Nous avons très vite très bien accepté la médicalisation, peut-être en raison de notre âge. Nous savions sûrement au fond de nous-mêmes que le temps nous était compté. Et puis nous avions "la chance" de pouvoir tenter une FIV, ce qui n'était pas certain au vu de mes premiers résultats. Tout le monde n'a pas cette chance, nous expliqua Gyné belle, "je vois des femmes plus jeunes que je ne prends pas en pma"... Si l'on voit les choses de ce point de vue-là...
Mais qu'en est-il de mon désir initial, autour de mes trente ans ? Je crois à y réfléchir qu'il était plus "animal" ou naturel disons. Une envie, un désir plus instinctif.
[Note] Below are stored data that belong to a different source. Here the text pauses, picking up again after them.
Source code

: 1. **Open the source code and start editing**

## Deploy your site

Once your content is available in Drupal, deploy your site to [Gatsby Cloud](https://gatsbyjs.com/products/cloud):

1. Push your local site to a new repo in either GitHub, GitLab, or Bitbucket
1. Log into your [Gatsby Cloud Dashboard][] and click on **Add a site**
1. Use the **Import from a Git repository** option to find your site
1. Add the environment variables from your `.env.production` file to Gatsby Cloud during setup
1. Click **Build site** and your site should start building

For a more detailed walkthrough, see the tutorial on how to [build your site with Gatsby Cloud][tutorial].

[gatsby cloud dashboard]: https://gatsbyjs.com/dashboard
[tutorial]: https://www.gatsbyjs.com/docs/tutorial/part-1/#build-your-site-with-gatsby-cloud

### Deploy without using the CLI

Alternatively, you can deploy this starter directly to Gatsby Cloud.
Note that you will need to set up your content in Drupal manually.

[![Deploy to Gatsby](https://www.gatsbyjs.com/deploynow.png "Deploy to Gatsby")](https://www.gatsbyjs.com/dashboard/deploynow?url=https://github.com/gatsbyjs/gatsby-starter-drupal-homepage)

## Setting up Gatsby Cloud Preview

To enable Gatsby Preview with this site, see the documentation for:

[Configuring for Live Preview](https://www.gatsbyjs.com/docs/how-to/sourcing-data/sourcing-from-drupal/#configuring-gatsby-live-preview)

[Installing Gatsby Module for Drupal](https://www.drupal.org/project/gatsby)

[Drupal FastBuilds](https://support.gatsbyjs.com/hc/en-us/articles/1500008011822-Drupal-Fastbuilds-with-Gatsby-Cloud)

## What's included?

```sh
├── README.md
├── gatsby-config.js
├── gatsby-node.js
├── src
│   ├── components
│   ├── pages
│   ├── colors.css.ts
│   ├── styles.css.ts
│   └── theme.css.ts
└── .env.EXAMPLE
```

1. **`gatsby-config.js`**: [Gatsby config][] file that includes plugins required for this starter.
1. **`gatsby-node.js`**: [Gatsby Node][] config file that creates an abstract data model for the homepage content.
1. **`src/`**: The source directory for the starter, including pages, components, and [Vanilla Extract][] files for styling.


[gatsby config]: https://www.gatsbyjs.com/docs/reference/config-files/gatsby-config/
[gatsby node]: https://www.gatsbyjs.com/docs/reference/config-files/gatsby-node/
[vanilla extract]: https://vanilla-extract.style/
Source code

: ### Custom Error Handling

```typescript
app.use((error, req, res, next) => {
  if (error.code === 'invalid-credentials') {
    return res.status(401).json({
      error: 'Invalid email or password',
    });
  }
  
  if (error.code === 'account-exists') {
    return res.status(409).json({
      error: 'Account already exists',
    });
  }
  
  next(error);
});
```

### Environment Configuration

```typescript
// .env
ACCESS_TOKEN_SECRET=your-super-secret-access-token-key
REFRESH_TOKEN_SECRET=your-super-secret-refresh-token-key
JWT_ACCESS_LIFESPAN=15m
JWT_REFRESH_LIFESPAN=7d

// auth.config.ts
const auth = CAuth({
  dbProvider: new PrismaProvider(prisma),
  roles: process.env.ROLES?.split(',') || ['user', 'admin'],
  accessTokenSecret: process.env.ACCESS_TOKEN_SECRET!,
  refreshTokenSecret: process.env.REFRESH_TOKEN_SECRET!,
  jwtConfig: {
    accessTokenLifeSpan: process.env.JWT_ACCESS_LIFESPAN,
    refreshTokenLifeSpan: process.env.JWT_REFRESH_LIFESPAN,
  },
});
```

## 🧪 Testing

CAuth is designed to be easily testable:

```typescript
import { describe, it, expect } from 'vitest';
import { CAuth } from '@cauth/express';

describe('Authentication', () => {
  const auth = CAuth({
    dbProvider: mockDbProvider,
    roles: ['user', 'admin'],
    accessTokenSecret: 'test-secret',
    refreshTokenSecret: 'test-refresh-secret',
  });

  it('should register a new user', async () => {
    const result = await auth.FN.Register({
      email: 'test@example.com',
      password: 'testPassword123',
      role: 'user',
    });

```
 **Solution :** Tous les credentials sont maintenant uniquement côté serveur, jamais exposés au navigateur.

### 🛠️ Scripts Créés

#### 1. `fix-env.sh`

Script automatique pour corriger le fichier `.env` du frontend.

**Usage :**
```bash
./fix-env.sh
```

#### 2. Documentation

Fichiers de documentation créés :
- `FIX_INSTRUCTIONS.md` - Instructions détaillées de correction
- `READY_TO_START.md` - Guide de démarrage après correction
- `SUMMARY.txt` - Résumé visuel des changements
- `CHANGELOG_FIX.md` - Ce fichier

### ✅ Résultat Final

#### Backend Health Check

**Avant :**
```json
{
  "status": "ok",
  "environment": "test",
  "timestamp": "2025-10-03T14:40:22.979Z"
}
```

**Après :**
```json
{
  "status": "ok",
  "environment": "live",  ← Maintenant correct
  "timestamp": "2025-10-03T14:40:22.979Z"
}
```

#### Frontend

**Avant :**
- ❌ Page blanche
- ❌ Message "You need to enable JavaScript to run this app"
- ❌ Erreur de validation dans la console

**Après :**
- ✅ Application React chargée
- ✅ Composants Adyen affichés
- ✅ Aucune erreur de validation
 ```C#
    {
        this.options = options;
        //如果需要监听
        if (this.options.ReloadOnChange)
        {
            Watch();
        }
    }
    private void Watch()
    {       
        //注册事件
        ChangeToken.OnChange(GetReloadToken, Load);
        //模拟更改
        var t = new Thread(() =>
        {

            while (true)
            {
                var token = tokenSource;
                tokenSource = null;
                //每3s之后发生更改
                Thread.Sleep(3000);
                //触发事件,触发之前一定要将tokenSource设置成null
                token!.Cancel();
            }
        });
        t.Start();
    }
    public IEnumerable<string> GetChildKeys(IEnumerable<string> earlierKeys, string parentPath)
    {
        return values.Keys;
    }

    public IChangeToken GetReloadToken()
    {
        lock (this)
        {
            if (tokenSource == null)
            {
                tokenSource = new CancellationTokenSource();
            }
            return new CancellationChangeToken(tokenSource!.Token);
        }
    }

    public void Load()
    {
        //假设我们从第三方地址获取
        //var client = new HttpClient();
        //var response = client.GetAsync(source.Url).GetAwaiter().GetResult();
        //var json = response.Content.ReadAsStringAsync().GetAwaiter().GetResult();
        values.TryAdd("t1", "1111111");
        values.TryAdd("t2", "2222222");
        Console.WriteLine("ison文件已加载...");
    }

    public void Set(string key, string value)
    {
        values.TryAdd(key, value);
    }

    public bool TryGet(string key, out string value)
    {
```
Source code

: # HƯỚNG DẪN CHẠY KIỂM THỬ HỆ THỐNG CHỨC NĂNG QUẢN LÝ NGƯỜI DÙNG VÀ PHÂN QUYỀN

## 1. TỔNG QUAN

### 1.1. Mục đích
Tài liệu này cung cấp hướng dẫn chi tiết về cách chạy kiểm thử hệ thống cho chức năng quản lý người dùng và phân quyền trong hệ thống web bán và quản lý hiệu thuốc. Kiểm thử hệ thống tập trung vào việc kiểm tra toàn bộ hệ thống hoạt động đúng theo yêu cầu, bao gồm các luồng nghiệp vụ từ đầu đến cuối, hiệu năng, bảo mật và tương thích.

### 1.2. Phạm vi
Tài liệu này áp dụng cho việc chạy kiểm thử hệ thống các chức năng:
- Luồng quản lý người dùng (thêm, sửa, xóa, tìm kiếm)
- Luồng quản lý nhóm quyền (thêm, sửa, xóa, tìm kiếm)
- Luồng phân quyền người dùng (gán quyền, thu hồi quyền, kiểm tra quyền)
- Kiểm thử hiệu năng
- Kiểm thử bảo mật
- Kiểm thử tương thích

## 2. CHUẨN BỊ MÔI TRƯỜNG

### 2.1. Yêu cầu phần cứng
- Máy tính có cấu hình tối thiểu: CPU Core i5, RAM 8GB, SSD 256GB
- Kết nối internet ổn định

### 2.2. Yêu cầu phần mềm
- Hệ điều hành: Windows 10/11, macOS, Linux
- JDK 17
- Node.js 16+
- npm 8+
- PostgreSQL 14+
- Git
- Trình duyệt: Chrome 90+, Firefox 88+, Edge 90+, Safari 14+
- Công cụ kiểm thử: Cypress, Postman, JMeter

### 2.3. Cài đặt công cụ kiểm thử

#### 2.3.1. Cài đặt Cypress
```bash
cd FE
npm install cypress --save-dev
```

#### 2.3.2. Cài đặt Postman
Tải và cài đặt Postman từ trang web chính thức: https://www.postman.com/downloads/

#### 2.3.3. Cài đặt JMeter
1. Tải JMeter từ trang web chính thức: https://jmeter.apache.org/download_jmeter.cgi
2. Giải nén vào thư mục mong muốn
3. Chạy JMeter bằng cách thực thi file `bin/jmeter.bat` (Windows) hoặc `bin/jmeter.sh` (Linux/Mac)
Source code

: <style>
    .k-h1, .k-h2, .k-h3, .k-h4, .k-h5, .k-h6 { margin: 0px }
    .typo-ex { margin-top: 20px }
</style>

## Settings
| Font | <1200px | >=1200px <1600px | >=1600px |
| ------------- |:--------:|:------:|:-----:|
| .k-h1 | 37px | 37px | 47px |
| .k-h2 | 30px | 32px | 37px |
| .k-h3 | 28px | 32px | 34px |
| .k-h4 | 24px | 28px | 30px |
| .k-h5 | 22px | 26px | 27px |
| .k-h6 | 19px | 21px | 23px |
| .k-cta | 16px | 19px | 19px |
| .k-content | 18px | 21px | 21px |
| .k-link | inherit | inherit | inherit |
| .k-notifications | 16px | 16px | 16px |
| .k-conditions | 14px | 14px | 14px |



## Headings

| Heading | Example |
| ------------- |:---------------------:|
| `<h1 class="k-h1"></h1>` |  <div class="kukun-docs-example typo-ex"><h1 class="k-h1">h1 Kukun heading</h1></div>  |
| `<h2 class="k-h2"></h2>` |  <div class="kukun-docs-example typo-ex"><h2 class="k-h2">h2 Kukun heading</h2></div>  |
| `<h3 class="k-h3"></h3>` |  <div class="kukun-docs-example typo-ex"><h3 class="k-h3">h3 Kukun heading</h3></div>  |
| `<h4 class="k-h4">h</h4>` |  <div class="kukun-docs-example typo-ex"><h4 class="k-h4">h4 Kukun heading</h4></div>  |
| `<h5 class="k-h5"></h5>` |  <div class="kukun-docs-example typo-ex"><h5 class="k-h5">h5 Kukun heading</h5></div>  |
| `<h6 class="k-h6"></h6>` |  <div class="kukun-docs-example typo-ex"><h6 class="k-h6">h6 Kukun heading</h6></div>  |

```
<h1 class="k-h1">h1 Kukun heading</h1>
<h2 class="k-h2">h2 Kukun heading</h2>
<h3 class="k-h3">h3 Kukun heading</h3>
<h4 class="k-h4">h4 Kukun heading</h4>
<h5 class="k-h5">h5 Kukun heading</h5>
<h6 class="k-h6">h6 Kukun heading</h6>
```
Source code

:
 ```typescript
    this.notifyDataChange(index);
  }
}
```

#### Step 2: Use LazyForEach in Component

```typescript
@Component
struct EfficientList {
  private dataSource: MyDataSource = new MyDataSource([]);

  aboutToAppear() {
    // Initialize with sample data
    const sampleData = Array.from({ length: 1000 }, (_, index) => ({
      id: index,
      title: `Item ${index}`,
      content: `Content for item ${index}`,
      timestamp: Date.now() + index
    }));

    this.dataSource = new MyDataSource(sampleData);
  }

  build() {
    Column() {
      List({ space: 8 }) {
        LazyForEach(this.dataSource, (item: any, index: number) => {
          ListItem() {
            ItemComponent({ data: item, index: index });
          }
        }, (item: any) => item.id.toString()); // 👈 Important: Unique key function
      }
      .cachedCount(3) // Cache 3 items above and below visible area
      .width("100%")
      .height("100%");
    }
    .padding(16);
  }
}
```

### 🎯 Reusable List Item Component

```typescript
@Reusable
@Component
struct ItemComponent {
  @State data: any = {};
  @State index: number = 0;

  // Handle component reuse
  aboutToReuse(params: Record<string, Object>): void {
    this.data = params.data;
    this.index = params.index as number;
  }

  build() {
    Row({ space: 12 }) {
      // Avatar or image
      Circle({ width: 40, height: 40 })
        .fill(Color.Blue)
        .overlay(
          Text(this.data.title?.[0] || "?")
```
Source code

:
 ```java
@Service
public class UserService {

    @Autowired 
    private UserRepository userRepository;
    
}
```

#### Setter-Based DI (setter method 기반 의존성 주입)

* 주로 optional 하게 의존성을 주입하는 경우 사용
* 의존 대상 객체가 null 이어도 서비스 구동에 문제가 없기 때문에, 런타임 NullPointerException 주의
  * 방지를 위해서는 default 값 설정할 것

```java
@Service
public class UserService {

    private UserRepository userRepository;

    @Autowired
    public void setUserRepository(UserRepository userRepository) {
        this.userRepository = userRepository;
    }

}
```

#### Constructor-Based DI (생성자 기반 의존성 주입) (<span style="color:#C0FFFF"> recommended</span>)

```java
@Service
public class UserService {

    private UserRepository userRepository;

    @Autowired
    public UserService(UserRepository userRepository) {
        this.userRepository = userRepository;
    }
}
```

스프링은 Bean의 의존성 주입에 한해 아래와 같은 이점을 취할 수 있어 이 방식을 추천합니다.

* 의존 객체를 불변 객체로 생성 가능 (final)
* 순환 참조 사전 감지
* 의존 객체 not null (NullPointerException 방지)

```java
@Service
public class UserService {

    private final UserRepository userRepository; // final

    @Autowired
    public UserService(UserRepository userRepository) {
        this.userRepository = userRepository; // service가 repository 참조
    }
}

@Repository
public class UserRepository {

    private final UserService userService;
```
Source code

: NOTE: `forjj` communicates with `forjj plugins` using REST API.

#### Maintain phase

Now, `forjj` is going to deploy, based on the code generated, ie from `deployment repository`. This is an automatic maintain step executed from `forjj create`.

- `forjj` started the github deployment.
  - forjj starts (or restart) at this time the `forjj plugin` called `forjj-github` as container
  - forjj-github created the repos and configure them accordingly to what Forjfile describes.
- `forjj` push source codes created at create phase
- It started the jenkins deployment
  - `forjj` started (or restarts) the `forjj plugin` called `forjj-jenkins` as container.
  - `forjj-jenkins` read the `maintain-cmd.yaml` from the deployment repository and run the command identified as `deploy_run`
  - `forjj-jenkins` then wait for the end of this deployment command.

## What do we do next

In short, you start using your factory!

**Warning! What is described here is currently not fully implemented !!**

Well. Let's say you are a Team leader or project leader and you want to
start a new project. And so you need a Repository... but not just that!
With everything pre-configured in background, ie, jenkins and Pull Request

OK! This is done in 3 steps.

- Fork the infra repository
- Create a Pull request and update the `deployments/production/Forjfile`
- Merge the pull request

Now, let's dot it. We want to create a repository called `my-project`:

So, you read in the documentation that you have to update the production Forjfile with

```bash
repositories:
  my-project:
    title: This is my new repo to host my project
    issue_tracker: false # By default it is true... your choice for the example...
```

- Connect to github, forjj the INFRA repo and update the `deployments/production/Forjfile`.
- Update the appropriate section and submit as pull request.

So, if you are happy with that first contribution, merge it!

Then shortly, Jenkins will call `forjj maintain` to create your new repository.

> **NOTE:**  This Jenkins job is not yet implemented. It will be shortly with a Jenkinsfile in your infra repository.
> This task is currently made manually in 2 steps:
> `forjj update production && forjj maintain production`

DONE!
Notre couple alors, n'avait pas la solidité qu'il a aujourd'hui et mon amour, lui, n'était pas du tout prêt à s'engager dans cette voie-là. Au fil des années qui ont suivi, j'ai fini par taire ce désir. J'ai même fini par croire que si je pouvais le taire facilement c'est qu'il n'était pas si profond, si essentiel à ma vie. Mais peu à peu, en "vieillissant", les 28 jours ont été plus pesants. Pas tout le temps, mais tout de même.
Avec le décès de papa en 2004, il a eu comme un déclic mon amour. Construire lui devenait possible, puis nécessaire. Son engagement dans le couple s'est manifesté de mille petites façons. Nous amour, notre couple en est devenu plus fort (heureusement car il faut dire que je commençais à me lasser de ses réticences, mais bon, il avait ses raisons que je respectais...).
Nous avons parlé bébé, parlé de fonder une famille, c'est devenu notre projet de couple, bientôt une évidence. ça c'est venu naturellement. Je ne sais pas bien comment... Mais Bébé, lui, n'est pas venu. Nous ne nous sommes pas inquiétés outre mesure "laissons faire la nature" était notre devise, on savait que ça pouvait mettre quelques années (on ne savait pas que l'âge avait son rôle si puissant à jouer).
Après un mariage et une dépression, mes 40 passés, il était temps de voir un médecin ou de n'y plus penser. La suite, c'est 2010, les fiv, la fc...
Je me demande maintenant avec cette étrange année ce qu'est devenu mon désir premier. Je pense qu'il est encore là mais qu'il a composé avec d'autres éléments nouveaux.
Il m'est arrivé longtemps de me demander si faire un enfant n'était pas un prétexte pour combler un manque. Si je ne voulais pas pour de fausses raisons, des motivations honteuses. Je crois maintenant, avec un peu plus de recul, qu'un désir d'enfant répond à de nombreuses aspirations, répond à notre propre histoire, nous renvoie à notre enfance et qu'il ne s'explique pas en seulement quelques mots et une ou deux raisons. Je crois que tout n'est pas si naturel. Et je sais, pour avoir vécu cette année fiv et ses douleurs, que mon désir est légitime, qu'il est vrai, qu'il est puissant. J'aurais appris ça de moi (et je crois que je le savais tout au fond), mais je sais aussi qu'il me renvoie à mon enfance heureuse mais particulière, à une histoire de famille pas simple. Je sais qu'il me renvoie à des peurs profondes de la perte et de l'abandon liées là encore à mon enfance. Et que cette fausse couche m'a renvoyée à cette peur-là, que l'idée de ne pas avoir d'enfant m'est aussi insoutenable car quelque part, elle me laisserait seule. La peur de perdre mon mari étant tout aussi insoutenable... Mais ces raisons-là ne sont pas honteuses ni mauvaises contrairement à ce que j'ai longtemps pensé. Elles font partie de moi et composent avec un désir plus pur et naturel.
Et c'est avec toutes ces raisons, tout ce que je suis, ce que je fus, mon histoire la plus ancienne, et celle plus récente que je construis avec mon mari, que notre petit trésor est attendu. Je crois que je suis plus forte que je ne pense l'être ou ne veux l'être. Toujours ce besoin d'être entourée, protégée, alors que je suis certainement armée.
Je vais tacher d'avancer sereinement en 2011 pour construire un nid douillet. Et tout le monde sait qu'un nid n'est pas parfait. Mais il est fait avec amour et pour le bien de la famille.
Alors pourquoi devenir mère ? Je ne sais pas. Je ne l'explique pas, c'est en moi, pour donner de l'amour je crois, pour ce nid, dérouler le fil de mon histoire qui, entre passé, présent et avenir, n'est finalement qu'un tout.